- _Task objective_: Everything from the line containing "sedlabanki@sedlabanki.is" through the line containing "Símsvörun: kl. 9-12 og 13-16" should be repeated exactly, and nothing else from the data.

- _Data for analysis_:

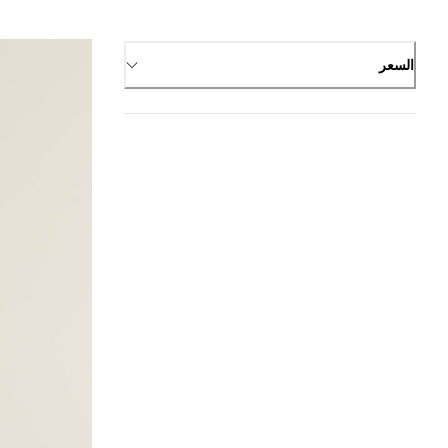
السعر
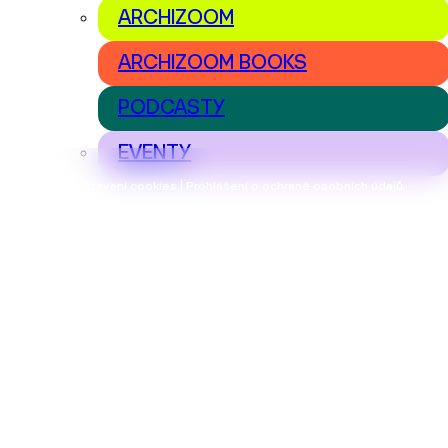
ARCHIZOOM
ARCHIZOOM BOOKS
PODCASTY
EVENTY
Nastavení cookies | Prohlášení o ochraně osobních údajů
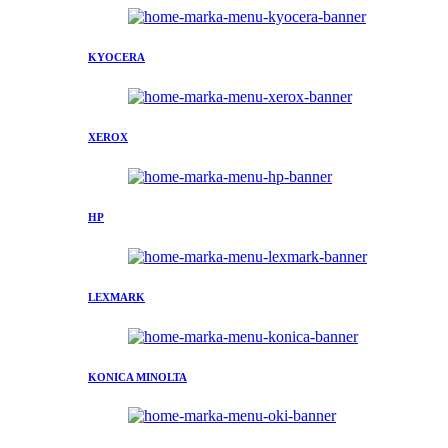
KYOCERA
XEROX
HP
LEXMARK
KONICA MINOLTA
==
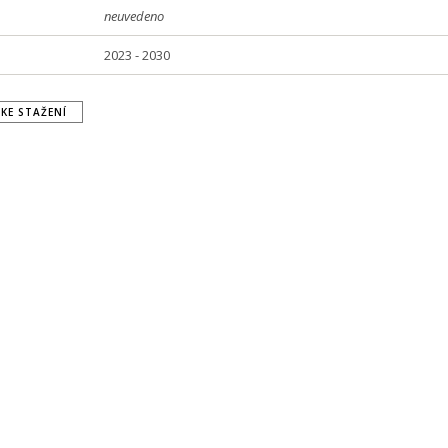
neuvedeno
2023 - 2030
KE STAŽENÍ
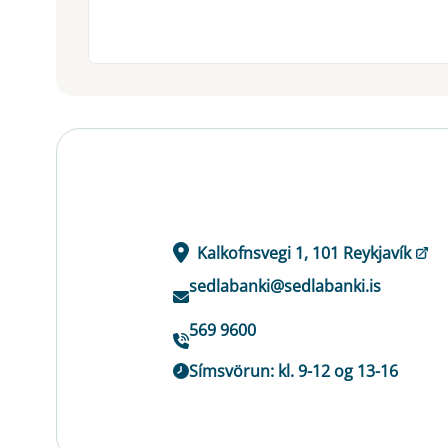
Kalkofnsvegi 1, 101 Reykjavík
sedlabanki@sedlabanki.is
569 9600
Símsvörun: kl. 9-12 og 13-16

- _Response to this task_:
sedlabanki@sedlabanki.is
569 9600
Símsvörun: kl. 9-12 og 13-16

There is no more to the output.